# Lamborghini Tractor



## luckycrow

Hi,does anyone know anything about LAMBORGHINI TRACTORS?We have one that at some time burnt and was rebuit.so now we have no idea what model it is and we need a cooling fan for it!
Any parts dealers out there???
Any ideas???
Thanks!


----------



## Live Oak

You might try comparing serial numbers if you can find them on the tractor. This should give you a pretty good idea as to which model it is likely to be. 

http://www.tractordata.com/farm-tractors/tractor-brands/lamborghini/lamborghini-tractors.html


----------



## Upper5Percent

http://www.samedeutz-fahr.com/lamborghini/contact.php

Contact them and ask for a dealer near you...


----------



## luckycrow

Thanks..I`ve tried both so far no luck!Would any other tractor parts be compatible?


----------



## SUPER MAJOR

Lamborghine is part of the SAME/DEUTZ/FAHR group. Try a Google search for SDF and select the US distributors name and address.
SUPER MAJOR


----------



## owner21

My advice - try to find out what the model do You have.Important information give You engine - after that You could search (by the power )in Deutz products ..


----------



## jck13748

*engine fan*

i went to my local speed shop and picked up a universal elect. fan and it works fine.it was cheap too.


----------

◆ RECORD SET

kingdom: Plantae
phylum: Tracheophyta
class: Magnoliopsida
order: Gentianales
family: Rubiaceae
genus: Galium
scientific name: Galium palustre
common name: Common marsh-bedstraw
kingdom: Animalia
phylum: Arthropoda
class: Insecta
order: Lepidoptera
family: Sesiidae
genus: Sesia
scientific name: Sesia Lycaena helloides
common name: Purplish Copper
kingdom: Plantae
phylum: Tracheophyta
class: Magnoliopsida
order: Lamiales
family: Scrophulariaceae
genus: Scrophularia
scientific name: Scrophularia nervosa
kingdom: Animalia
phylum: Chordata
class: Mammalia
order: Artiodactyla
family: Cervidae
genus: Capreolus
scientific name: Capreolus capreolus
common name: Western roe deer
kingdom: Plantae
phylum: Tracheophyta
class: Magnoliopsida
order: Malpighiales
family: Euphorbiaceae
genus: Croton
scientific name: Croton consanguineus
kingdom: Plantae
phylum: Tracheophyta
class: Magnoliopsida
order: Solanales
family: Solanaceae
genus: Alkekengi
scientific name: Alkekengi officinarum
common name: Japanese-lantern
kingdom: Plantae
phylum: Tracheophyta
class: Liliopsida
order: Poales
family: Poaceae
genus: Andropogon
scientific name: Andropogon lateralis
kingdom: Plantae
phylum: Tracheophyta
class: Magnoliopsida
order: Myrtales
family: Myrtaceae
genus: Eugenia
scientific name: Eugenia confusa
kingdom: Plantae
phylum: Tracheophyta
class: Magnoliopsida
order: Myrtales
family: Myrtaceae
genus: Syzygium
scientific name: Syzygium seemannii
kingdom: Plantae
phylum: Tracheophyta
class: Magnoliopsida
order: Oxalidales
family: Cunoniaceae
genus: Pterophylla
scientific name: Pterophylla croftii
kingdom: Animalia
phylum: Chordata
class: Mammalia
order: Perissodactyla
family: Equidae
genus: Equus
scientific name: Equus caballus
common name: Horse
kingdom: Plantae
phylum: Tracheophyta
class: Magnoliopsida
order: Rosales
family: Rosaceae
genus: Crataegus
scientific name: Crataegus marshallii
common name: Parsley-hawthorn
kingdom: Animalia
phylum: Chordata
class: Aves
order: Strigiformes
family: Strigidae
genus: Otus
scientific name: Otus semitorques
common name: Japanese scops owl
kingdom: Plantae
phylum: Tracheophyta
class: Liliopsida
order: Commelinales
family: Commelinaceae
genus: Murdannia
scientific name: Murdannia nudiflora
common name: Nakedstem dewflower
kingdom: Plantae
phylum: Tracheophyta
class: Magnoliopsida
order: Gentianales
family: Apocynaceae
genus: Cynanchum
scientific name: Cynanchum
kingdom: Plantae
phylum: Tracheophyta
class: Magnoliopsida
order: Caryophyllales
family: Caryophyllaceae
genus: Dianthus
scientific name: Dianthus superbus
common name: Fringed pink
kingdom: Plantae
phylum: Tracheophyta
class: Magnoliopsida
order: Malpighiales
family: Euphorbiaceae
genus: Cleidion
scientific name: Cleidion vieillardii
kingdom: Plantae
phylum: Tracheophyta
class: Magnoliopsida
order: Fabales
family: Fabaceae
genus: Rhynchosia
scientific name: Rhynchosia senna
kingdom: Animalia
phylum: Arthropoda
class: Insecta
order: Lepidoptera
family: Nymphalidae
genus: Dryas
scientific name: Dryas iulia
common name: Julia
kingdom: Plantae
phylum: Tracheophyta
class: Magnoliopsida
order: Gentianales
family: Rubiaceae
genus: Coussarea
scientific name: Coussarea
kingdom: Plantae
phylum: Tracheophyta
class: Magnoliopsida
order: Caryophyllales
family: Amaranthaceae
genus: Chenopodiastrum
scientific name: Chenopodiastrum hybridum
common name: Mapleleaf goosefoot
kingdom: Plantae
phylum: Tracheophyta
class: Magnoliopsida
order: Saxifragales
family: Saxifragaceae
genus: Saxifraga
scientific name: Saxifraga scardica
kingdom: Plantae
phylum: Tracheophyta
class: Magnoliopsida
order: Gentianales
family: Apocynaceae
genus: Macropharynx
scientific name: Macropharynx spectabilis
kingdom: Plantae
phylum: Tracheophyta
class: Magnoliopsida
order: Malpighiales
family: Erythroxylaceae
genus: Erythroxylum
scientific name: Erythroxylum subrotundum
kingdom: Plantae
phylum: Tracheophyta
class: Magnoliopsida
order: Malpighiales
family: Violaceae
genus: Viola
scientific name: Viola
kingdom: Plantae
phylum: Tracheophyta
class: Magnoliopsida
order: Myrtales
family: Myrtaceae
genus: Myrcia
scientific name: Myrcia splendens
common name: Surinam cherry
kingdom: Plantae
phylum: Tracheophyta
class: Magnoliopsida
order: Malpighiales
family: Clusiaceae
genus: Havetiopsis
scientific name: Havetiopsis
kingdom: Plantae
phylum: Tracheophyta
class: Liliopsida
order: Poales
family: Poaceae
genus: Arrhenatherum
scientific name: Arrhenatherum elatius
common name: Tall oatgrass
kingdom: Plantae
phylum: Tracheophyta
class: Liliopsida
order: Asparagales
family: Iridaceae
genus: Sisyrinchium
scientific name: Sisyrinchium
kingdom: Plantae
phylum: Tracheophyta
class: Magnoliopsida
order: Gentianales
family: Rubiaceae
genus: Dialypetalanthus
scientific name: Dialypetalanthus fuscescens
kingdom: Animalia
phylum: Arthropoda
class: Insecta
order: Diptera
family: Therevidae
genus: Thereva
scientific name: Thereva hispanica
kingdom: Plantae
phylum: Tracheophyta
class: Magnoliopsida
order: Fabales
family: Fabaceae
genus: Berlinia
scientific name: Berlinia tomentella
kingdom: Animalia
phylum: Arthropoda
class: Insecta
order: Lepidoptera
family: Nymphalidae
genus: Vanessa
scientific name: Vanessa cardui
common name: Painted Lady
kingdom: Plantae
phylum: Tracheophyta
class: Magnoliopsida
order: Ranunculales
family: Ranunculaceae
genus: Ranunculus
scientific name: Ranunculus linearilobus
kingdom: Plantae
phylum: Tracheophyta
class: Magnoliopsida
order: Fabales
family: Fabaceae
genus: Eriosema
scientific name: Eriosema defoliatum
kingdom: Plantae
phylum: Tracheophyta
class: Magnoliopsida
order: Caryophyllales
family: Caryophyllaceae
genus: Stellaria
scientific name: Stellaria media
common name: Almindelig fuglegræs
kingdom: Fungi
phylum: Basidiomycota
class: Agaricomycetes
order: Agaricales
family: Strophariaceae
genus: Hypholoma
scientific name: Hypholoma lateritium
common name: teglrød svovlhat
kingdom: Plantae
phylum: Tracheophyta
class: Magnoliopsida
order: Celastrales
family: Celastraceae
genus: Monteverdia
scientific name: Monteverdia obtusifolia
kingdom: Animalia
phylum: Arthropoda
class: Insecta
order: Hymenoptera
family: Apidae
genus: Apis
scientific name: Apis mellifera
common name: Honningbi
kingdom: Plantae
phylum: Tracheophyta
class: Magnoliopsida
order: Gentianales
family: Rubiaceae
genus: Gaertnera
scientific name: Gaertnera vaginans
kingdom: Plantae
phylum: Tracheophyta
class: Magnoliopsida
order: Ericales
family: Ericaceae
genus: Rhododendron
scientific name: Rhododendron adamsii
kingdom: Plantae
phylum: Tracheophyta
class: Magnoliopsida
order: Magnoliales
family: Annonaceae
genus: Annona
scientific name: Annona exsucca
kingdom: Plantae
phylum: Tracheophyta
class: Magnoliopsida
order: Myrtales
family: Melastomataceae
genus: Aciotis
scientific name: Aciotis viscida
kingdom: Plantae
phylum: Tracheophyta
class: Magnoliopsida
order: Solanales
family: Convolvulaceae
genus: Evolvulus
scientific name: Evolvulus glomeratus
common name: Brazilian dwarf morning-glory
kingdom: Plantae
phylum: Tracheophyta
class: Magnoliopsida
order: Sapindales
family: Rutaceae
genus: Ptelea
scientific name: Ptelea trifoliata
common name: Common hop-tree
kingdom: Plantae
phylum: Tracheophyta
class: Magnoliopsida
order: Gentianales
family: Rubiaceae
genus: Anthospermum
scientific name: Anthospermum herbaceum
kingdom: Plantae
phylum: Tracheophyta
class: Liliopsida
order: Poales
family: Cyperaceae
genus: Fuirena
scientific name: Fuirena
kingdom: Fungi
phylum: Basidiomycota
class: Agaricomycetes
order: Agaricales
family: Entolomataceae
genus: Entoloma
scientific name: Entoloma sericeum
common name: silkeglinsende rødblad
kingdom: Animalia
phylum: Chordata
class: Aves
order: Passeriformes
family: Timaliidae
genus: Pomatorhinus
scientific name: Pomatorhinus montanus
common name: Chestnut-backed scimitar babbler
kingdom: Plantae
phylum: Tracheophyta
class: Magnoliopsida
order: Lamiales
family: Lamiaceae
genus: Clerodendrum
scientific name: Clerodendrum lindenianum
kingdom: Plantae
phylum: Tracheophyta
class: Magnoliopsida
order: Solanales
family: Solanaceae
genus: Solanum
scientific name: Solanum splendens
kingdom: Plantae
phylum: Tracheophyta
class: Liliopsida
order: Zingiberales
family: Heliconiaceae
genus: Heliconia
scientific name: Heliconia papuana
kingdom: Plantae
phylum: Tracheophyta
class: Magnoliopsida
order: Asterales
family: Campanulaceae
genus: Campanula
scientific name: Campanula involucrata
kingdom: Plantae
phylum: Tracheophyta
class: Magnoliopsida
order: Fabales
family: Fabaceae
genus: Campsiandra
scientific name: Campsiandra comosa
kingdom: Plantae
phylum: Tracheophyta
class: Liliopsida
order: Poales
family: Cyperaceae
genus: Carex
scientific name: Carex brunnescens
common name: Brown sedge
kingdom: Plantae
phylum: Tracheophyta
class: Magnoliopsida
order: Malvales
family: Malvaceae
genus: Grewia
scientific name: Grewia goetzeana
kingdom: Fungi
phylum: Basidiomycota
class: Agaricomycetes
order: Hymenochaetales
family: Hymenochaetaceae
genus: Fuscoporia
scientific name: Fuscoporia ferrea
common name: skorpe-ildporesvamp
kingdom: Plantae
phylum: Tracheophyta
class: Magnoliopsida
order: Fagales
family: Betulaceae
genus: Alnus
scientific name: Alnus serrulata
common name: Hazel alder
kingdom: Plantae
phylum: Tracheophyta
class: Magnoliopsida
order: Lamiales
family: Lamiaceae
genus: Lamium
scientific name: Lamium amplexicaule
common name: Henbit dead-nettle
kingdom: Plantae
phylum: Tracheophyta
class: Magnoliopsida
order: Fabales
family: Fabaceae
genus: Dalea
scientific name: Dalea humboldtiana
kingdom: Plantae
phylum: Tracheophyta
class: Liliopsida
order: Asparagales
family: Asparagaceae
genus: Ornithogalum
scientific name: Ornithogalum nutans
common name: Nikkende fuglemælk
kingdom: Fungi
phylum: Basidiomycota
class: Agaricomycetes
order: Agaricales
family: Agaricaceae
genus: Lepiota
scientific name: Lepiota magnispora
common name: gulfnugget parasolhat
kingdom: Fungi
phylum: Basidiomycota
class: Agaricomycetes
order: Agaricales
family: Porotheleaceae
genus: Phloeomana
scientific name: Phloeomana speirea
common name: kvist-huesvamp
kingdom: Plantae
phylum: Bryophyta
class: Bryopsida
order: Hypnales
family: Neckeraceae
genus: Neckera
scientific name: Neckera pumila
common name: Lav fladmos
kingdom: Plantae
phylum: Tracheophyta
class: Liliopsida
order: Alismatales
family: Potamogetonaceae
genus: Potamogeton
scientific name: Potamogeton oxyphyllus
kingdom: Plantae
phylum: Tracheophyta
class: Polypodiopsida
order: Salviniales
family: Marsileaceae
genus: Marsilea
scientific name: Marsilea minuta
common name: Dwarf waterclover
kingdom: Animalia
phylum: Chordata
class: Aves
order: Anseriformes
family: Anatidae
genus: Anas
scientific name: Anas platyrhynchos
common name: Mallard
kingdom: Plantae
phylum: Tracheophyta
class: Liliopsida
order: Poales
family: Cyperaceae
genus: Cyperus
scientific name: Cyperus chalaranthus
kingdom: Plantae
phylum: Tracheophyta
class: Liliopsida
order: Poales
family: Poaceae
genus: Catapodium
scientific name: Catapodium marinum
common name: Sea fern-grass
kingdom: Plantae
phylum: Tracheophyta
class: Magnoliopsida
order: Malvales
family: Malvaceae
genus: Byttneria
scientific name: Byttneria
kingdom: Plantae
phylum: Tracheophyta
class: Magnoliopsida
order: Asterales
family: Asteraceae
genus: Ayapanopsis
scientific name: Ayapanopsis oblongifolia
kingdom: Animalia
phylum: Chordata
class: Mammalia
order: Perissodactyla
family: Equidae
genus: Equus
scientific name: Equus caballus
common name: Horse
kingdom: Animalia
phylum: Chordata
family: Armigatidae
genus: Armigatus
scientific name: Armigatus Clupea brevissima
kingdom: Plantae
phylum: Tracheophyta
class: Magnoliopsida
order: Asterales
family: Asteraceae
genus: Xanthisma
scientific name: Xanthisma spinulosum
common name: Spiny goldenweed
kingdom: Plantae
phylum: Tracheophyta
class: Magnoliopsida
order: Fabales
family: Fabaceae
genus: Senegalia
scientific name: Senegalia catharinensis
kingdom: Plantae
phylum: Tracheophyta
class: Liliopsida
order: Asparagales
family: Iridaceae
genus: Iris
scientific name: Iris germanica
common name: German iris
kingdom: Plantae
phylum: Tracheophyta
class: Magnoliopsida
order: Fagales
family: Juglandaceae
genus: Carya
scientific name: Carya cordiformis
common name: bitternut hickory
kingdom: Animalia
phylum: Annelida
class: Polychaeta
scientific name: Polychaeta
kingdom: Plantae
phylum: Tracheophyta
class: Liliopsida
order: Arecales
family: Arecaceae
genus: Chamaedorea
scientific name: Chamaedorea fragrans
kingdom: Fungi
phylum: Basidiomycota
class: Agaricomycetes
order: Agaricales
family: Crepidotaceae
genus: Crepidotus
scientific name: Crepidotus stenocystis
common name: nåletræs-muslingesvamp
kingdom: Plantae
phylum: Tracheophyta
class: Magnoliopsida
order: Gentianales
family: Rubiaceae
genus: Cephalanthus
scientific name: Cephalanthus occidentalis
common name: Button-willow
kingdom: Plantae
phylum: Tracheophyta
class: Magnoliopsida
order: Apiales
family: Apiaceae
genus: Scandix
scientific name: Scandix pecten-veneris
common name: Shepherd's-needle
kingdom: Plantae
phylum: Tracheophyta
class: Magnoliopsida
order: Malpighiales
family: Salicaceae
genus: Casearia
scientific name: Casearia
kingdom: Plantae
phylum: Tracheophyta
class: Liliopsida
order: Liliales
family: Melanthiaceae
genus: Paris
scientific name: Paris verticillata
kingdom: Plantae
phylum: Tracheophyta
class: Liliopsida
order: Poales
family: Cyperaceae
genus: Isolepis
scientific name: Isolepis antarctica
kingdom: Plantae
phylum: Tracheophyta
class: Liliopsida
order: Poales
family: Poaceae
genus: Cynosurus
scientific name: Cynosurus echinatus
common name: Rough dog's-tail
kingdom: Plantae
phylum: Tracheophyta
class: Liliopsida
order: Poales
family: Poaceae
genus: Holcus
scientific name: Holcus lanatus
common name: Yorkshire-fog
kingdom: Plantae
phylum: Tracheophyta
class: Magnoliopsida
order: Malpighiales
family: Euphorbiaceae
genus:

◆ TASK INSTRUCTIONS
From the Lamborghini tractor thread above, set down word for word the part that opens with the words "# Lamborghini Tractor" and closes with "Any ideas???".

◆ EXERCISE RESPONSE
# Lamborghini Tractor



## luckycrow

Hi,does anyone know anything about LAMBORGHINI TRACTORS?We have one that at some time burnt and was rebuit.so now we have no idea what model it is and we need a cooling fan for it!
Any parts dealers out there???
Any ideas???